Jakarta (ANTARA News) - Menteri Keuangan (Menkeu), Agus Martowardojo, mengatakan bahwa para importir film yang keberatan dengan adanya penghitungan bea masuk royalti impor film harus taat asas dan tunduk kepada hukum di Indonesia.

"Kalau misalnya ada importir yang belum melunasi kewajiban bea masuk, tentu harus diselesaikan. Kita ingin supaya impor film silakan masuk, tapi harus taat asas. Ini Indonesia, harus ikut hukum Indonesia dan taat asas," ujarnya saat ditemui di Jakarta, Kamis.

Menkeu mengharapkan kebijakan ini agar tidak dipahami secara salah oleh importir dan jajaran Direktorat Jenderal (Ditjen) Pajak, serta Bea dan Cukai, karena masih ada bea masuk royalti impor film yang belum dibayarkan terkait hak cipta.

"Di mana importir film itu pada saat pembayaran bea masuk atau PPN ataupun Pph 22, itu atas dasar film yang nilai fisiknya saja yang dinilai, yaitu misalnya ukuran roll-nya per meter di-kali 0,43 dollar AS. Padahal, itu harusnya ada unsur royaltinya di situ, karena itu kan bukan plastik, ada nilainya, hak cipta di situ. Jadi harusnya itu yang dibebankan," ujar Menkeu.

Ia menjelaskan, apabila ada importir film yang belum melunasi kewajiban bea masuk royalti film dan keberatan dengan hal tersebut, maka disarankan membuat surat keberatan kepada pemerintah.
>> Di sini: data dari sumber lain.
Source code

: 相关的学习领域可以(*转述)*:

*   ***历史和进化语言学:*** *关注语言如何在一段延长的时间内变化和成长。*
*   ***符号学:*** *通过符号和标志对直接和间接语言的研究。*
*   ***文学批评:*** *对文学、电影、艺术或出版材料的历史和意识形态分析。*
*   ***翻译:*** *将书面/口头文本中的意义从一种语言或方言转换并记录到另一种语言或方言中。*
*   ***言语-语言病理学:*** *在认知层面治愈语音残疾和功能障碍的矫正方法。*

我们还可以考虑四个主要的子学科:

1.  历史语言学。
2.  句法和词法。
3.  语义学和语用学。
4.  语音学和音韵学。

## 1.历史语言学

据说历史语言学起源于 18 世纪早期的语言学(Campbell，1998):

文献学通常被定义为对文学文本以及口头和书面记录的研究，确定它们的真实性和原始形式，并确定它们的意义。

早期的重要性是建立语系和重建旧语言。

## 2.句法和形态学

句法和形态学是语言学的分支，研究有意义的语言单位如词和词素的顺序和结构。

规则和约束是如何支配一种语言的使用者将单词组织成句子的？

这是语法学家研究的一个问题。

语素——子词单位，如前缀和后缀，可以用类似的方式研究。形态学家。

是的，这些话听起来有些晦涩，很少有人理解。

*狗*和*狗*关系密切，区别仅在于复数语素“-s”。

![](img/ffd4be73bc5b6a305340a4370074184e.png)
"Kalau memang ada impor harus bayar bea masuk, tapi kalau misalnya ada denda, saya tahu dengan denda kita jadi khawatir, ayo kita perbaiki ke depan, tapi sekarang ini dia harus datang dulu ke Kemenkeu. Lapor ke bea cukai, terus kita selesaikan ini bagaimana," ujarnya.

Namun, apabila aturan mengenai bea masuk royalti impor film ini dirasakan terlalu berat bagi importir, maka pemerintah akan melakukan penyesuaian lebih lanjut.

"Tapi, aturannya kalau memang terlalu berat, nanti kita usulkan penyesuaian. Tapi, kalau belum disetujui ya tetap peraturan yang ada harus dilaksanakan," ujarnya.

Untuk itu Kementerian Keuangan (Kemenkeu) dalam hal ini Ditjen Pajak, Ditjen Bea dan Cukai, Badan Kebijakan Fiskal beserta Kementerian Budaya dan Pariwisata akan melakukan studi agar industri perfilman terkait distribusi serta penyelenggaraan bioskop bisa membaik, sehat, kuat dan lebih profesional.

"Kita ada PR lain adalah bagaimana supaya industri perfilman Indonesia bisa membaik. Nah, itu bukan hanya pemain filmnya harus lebih professional, tapi juga, misalnya, produser dan lainnya, misalnya untuk alat produksi, utnuk impor bahan baku, itu bagaimana tata niaganya. Dan, tentu ini harapannya bukan hanya industri film saja, tapi termasuk distribusi, termasuk bioskopnya dan semua terkait industri film itu," ujarnya.

Menurut Dirjen Bea dan Cukai, Thomas Sugijata, sejak 2008 jumlah tunggakan bea masuk royalti impor film yang belum dibayar importir mencapai Rp30 miliar belum termasuk denda yang berkisar 100 hingga 1.000 persen untuk 1.759 kopi film.

"Jadi dalam dua tahun ini tambah Rp30 miliar utang mereka. Tapi itu belum termasuk denda 100-1.000 persen, untuk 1.759 kopi film," ujar dia.

Ia mengatakan, denda diberikan akibat para importir film belum memasukkan royalti dalam penghitungan bea masuk impor film.

"Kalau kurang bayarnya 25 persen maka dendanya 100 persen. Kalau kurang bayar 50 persen maka dendanya 200 persen, kalau kurangnya 100 persen maka dendanya 700 persen. Kalau kurang bayarnya lebih dari 100 persen maka dendanya 1.000 persen," ujarnya.